M. Ntumba était accompagné par Thomas Lubanga, le chef de l’Union des patriotes congolais (une faction née d’une scission au sein du Rassemblement congolais pour la démocratie-Kisangani-Mouvement de libération, RCD-K-ML, un groupe rebelle), Lola Bile, l’attachée de presse de M. Ntumba, et par Nicaise Kibelbel, rédacteur du journal Les Coulisses. L´enlèvement a eu lieu jeudi et les quatre otages ont été retenus à Madro, à quelque douze kilomètres de Bunia.
"Nous avons passé trois nuits assis sur un canapé, refusant de manger ce qu’ils nous offraient, préférant plutôt manger des biscuits sucrés", a déclaré M. Ntumba à son retour dans la capitale de la RDC, Kinshasa, dimanche soir. "Nous n’avons pas subi de sévices physiques, mais avons été l’objet de contraintes psychologiques majeures", a-t-il ajouté, précisant que tous les membres de la délégation étaient sains et saufs.
La libération des otages faisait suite à l’intervention de fonctionnaires ougandais, qui se sont rendus à Bunia pour négocier avec les chefs de la milice Hema, appelée le Front pour la réconciliation et la paix (FRP), opposé au RCD-K-ML de Mbusa Nyamwisi. Le FRP a accusé le Gouvernement de Kinshasa d’avoir fourni un soutien logistique et militaire à M. Nyamwisi.
M. Lubanga a déjà dirigé le ministère de la défense du RCD-K-ML.
Les ravisseurs auraient réclamé, comme monnaie d’échange pour relâcher la délégation de M. Ntumba, la libération de dix de leurs collègues ayant pris part à une conférence sur la paix et la réconciliation, à Kinshasa. M. Ntumba s’était rendu à Bunia pour encourager des chefs ethniques à participer davantage à la conférence de paix de l’Ituri.

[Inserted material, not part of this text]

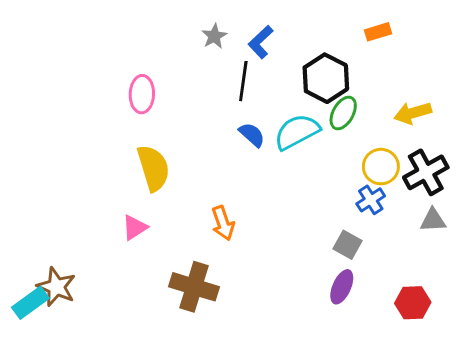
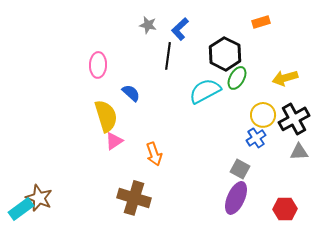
gray star: (214, 36) -> (148, 25), turned -30
blue semicircle: (252, 135) -> (131, 93), moved
pink triangle: (135, 227) -> (114, 141), moved
purple ellipse: (342, 287) -> (236, 198), size x1.4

Selon un porte-parole du gouvernement de la RDC, Kikaya Bin Karubi, cette prise d’otages était due à un malentendu au sein des éléments radicaux de la milice Hema, qui croyaient que les 10 avaient été arrêtés. En fait, ces dix individus, comprenant un chef traditionnel, avaient été ramenés à Bunia.
Même si la libération des otages a permis à la conférence de paix de l’Ituri de se poursuivre, le retrait vendredi de la délégation Lendu a fait s’estomper ses perspectives de succès. La conférence a été arrêtée lorsque le ministre a été enlevé.
Deux des groupes ethniques de la région de l’Ituri, les Hema, éleveurs, et les Lendu, agriculteurs, se sont souvent affrontés en vue de prendre le contrôle de la région.
L’Émissaire de l’ONU pour la RDC a soutenu que les conflits en cours à Bunia n’étaient pas simplement de nature ethnique, mais qu’ils étaient, au fond, motivés par des intérêts politiques et économiques.
"Tous sont persuadés qu’il ne s’agit pas seulement d’un problème ethnique, mais aussi d’une question politique alimentée par des intérêts économiques", a indiqué l’ambassadeur Amos Namanga Ngongi, Représentant spécial du secrétaire général de l’ONU, Kofi Annan, pour la RDC, la semaine dernière à Kinshasa, lors d’une conférence de presse.
L’Ouganda a signé le 15 août avec la RDC un accord de paix prévoyant le retrait de la plupart de ses troupes présentes au Congo.
L’ONU a révélé que l’Ouganda avait, depuis lors, retiré 1 164 soldats, tout en maintenant à Bunia un bataillon chargé d’y maintenir l’ordre.